Dr. Stefan Bandlitz: Noch richtet sich das Hauptaugenmerk aller wissenschaftlichen Publikationen zum Thema Kontaktlinse – und auch mein Fokus – auf das Tragen von Kontaktlinsen in Zeiten von Corona. Die gute Nachricht: Laut aktueller Verlautbarung des British Contact Lens Association (BCLA) gibt es derzeit keine Hinweise darauf, dass Kontaktlinsenträger einem höheren Risiko für eine Coronavirus-Infektion ausgesetzt sind als Brillenträger. Zudem gibt es keine Anzeichen auf einen Zusammenhang zwischen der Verwendung von Kontaktlinsen und der Ausbreitung von Covid-19. Deshalb gibt es auch keine Veranlassung, dass das Tragen von Kontaktlinsen von gesunden Personen vermieden werden sollte.

Uneinigkeit besteht unter Forschern noch darüber, ob und inwieweit eine Übertragung von Covid-19 über die Bindehaut oder den Tränenfilm möglich ist. Eine jüngst publizierte Studie von Yu Sun et al. geht von einem geringen Risiko einer okulären Übertragung aus, während Xia et al. die Möglichkeit einer Augeninfektion als potenzielle Infektionsquelle in Betracht ziehen. Weitere Studien mit höheren Fallzahlen bleiben abzuwarten.

Ein großes Thema bei Kontaktlinsen ist Myopie-Management. Für wie zukunftsträchtig halten Sie diesen Anwendungsbereich?

Ein erfolgreiches Myopie-Management erfordert meiner Meinung nach weit mehr als die reine Versorgung mit den dafür vorgesehenen Kontaktlinsenprodukten. Die Myopie scheint noch lange nicht verstanden und ist sehr komplex. Infolgedessen hat der Myopie-Boom der vergangenen Jahre erfreulicherweise das Interesse der wissenschaftlichen Gemeinschaft geweckt. Die Ursachen für das Entstehen einer Myopie wurden damit besser untersucht und Interventionen zur Kontrolle der axialen Dehnung, die der Myopie zugrunde liegt, wurden entwickelt.

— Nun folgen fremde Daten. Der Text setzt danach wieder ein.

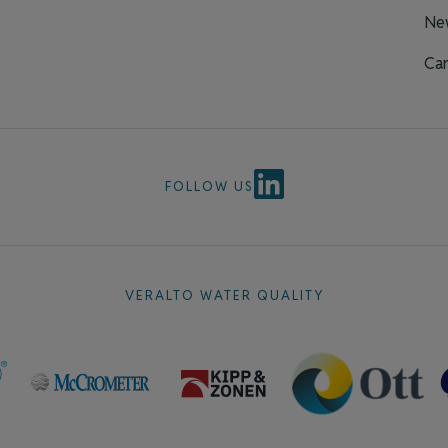
Ne
Car
FOLLOW US
VERALTO WATER QUALITY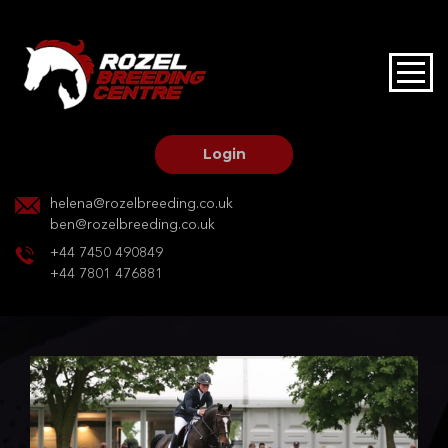
HOME
STALLIONS AT STUD
Login
STALLION SERVICES
helena@rozelbreeding.co.uk
ben@rozelbreeding.co.uk
MARE SERVICES
+44 7450 490849
+44 7801 476881
YOUNGSTOCK LIVERY
OUR HORSES
BREEDERS MARKET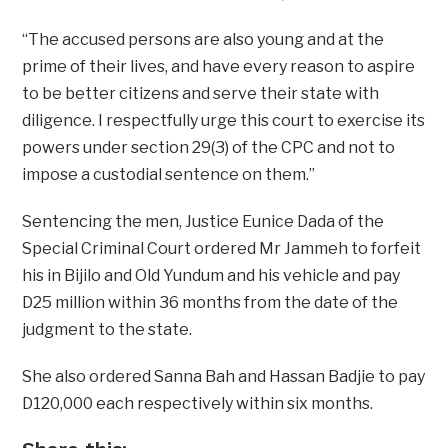
“The accused persons are also young and at the
prime of their lives, and have every reason to aspire
to be better citizens and serve their state with
diligence. I respectfully urge this court to exercise its
powers under section 29(3) of the CPC and not to
impose a custodial sentence on them.”
Sentencing the men, Justice Eunice Dada of the
Special Criminal Court ordered Mr Jammeh to forfeit
his in Bijilo and Old Yundum and his vehicle and pay
D25 million within 36 months from the date of the
judgment to the state.
She also ordered Sanna Bah and Hassan Badjie to pay
D120,000 each respectively within six months.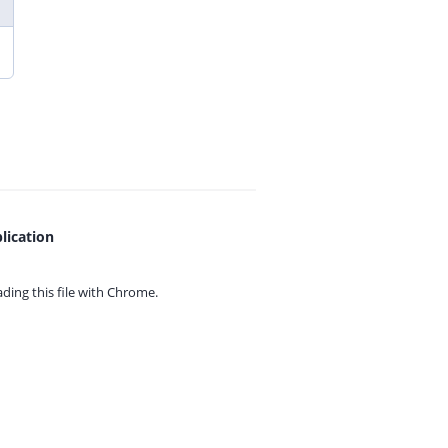
lication
ing this file with
Chrome.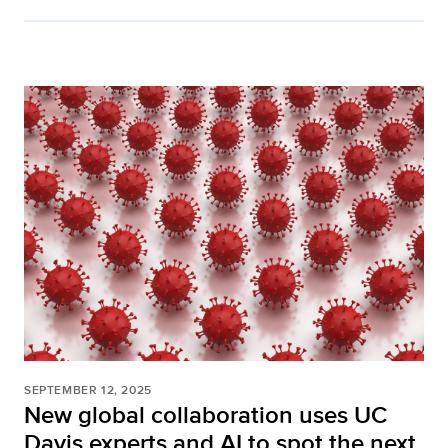
SEPTEMBER 12, 2025
New global collaboration uses UC
Davis experts and AI to spot the next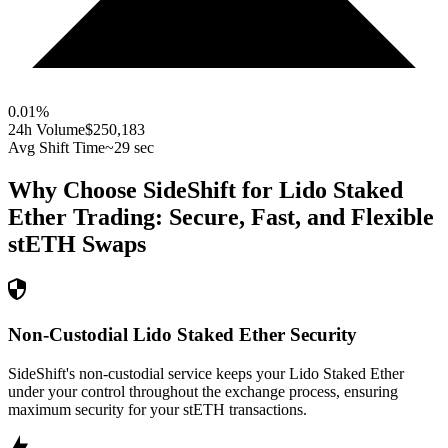
0.01
%
24h Volume
$250,183
Avg Shift Time
~29 sec
Why Choose SideShift for
Lido Staked
Ether
Trading: Secure, Fast, and Flexible
stETH
Swaps
Non-Custodial Lido Staked Ether Security
SideShift's non-custodial service keeps your Lido Staked Ether
under your control throughout the exchange process, ensuring
maximum security for your stETH transactions.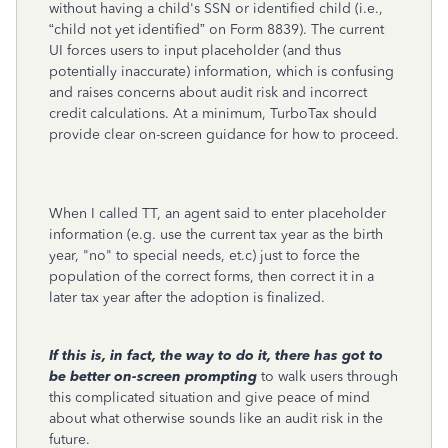
without having a child's SSN or identified child (i.e.,
“child not yet identified” on Form 8839). The current
UI forces users to input placeholder (and thus
potentially inaccurate) information, which is confusing
and raises concerns about audit risk and incorrect
credit calculations. At a minimum, TurboTax should
provide clear on-screen guidance for how to proceed.
When I called TT, an agent said to enter placeholder
information (e.g. use the current tax year as the birth
year, "no" to special needs, et.c) just to force the
population of the correct forms, then correct it in a
later tax year after the adoption is finalized.
If this is, in fact, the way to do it,
there has got to
be better on-screen prompting
to walk users through
this complicated situation and give peace of mind
about what otherwise sounds like an audit risk in the
future.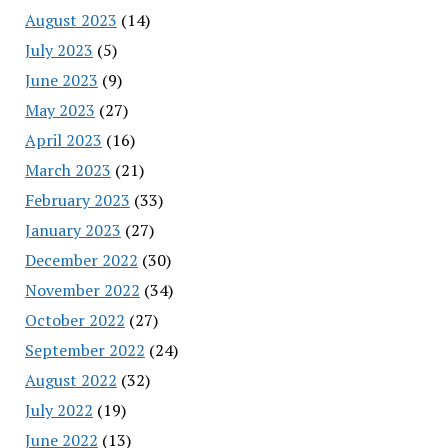
August 2023
(14)
July 2023
(5)
June 2023
(9)
May 2023
(27)
April 2023
(16)
March 2023
(21)
February 2023
(33)
January 2023
(27)
December 2022
(30)
November 2022
(34)
October 2022
(27)
September 2022
(24)
August 2022
(32)
July 2022
(19)
June 2022
(13)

Während des vergangenen Jahrzehnts sind viele Interventionsstudien zur Myopie-Progression entstanden. Obwohl Anpassungen des Lebensstils wirksam sind, haben pharmakologische und optische Interventionen die höchste Wirksamkeit bei der Verringerung des Augenwachstums gezeigt. Dennoch macht es nicht bei jeder Myopie Sinn, ein Myopie-Management zu starten.

Der Erfolg einer Myopie-Management-Intervention hängt maßgeblich von den Empfehlungen und Verschreibungen des Kontaktlinsen-Anpassers ab. Hier sehe ich eine Gratwanderung zwischen einer gewissen öffentlichen Hysterie und einer seriösen Aufklärung durch den geschulten und verantwortungsvollen Kontaktlinsen-Spezialisten. Es ist daher zu hoffen, dass die jüngste Veröffentlichung der evidenzbasierten Leitlinien für die Praxis des Myopie-Managements sowie weitere Publikationen das Handeln des Optometristen in Zukunft beeinflussen werden.

Jenseits des Myopie-Managements – welche erweiterten oder auch neuen Anwendungsgebiete der Kontaktlinsen gibt es, von der Augenoptiker und Verbraucher möglicherweise noch nichts wissen?

Die Kontaktlinsen als Display zur Projektion von Daten (Augmented Reality), als Messinstrument für den Augeninnendruck oder der Glukosekonzentration im Tränenfilm (Biosensoren) sowie zur Abgabe von Medikamenten oder Benetzungssubstanzen sind Beispiele neuer Anwendungsgebiete. So gibt es zum Beispiel vielversprechende Versuche mit Antihistamin abgebenden Kontaktlinsen zum Einsatz bei Allergikern. Zudem gibt es Prototypen von teleskopischen Kontaktlinsen zum Einsatz bei Makuladegenerationen und erste Versuche, Kontaktlinsen im 3D-Drucker zu fertigen. Relativ neu am Markt erhältlich sind phototrope weiche Kontaktlinsen.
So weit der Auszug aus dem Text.